Exercise description
Go through the listing below and count the lines with "BRICS" in them. Only the count is needed.
Task inputs: Begin
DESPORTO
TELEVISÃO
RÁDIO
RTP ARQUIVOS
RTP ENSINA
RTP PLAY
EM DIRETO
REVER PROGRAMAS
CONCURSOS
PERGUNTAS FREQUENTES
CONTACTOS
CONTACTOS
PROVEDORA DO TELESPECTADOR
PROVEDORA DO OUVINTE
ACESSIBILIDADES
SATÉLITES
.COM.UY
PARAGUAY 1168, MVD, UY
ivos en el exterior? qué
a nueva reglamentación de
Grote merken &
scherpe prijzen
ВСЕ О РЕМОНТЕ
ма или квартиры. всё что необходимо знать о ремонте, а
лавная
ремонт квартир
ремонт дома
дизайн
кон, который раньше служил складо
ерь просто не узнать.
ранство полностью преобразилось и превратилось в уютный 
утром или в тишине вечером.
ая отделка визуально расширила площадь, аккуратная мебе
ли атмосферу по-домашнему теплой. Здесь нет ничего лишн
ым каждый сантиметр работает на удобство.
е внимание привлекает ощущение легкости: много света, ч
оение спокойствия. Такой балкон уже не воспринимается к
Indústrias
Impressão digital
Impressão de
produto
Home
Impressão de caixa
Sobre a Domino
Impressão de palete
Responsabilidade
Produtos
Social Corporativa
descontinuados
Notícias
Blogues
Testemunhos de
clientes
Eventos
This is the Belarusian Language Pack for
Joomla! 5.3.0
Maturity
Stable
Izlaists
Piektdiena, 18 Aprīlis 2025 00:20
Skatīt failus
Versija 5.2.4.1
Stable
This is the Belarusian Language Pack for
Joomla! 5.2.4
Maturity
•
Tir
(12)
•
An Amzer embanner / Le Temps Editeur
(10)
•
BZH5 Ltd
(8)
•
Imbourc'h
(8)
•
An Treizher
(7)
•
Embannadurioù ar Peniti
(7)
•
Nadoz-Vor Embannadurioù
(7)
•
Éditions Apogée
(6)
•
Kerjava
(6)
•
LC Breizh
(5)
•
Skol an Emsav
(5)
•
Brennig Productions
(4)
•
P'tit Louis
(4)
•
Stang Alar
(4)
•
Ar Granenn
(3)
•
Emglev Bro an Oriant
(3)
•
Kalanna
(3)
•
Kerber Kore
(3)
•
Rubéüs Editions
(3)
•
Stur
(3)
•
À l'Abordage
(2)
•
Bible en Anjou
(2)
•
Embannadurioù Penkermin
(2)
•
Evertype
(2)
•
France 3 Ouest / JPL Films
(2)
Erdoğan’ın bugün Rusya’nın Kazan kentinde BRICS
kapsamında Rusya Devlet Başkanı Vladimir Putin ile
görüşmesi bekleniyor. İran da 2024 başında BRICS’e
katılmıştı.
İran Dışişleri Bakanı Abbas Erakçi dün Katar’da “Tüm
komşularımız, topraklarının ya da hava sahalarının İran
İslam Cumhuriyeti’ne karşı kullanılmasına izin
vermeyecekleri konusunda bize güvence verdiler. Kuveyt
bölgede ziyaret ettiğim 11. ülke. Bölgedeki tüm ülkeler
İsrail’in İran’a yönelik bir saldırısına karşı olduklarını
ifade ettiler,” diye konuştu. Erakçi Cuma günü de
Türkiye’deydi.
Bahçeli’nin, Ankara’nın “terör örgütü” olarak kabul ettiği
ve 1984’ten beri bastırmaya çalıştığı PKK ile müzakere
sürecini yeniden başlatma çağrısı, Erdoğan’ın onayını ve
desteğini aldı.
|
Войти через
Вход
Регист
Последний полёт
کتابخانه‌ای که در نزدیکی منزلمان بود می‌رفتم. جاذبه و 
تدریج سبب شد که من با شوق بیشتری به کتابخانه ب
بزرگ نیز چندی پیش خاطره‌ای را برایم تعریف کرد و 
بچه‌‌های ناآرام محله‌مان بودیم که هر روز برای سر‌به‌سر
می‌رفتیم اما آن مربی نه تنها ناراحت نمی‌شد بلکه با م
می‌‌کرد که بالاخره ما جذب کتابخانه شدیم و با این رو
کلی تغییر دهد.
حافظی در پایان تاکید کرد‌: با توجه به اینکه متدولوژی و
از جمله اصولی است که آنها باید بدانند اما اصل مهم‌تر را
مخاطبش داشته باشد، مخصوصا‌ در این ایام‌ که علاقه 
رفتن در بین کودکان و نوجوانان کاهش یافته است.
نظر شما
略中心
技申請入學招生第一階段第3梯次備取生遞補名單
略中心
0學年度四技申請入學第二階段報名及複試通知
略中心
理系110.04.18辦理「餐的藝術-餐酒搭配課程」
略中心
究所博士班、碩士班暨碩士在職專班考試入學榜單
Task inputs: End
Problem solution
2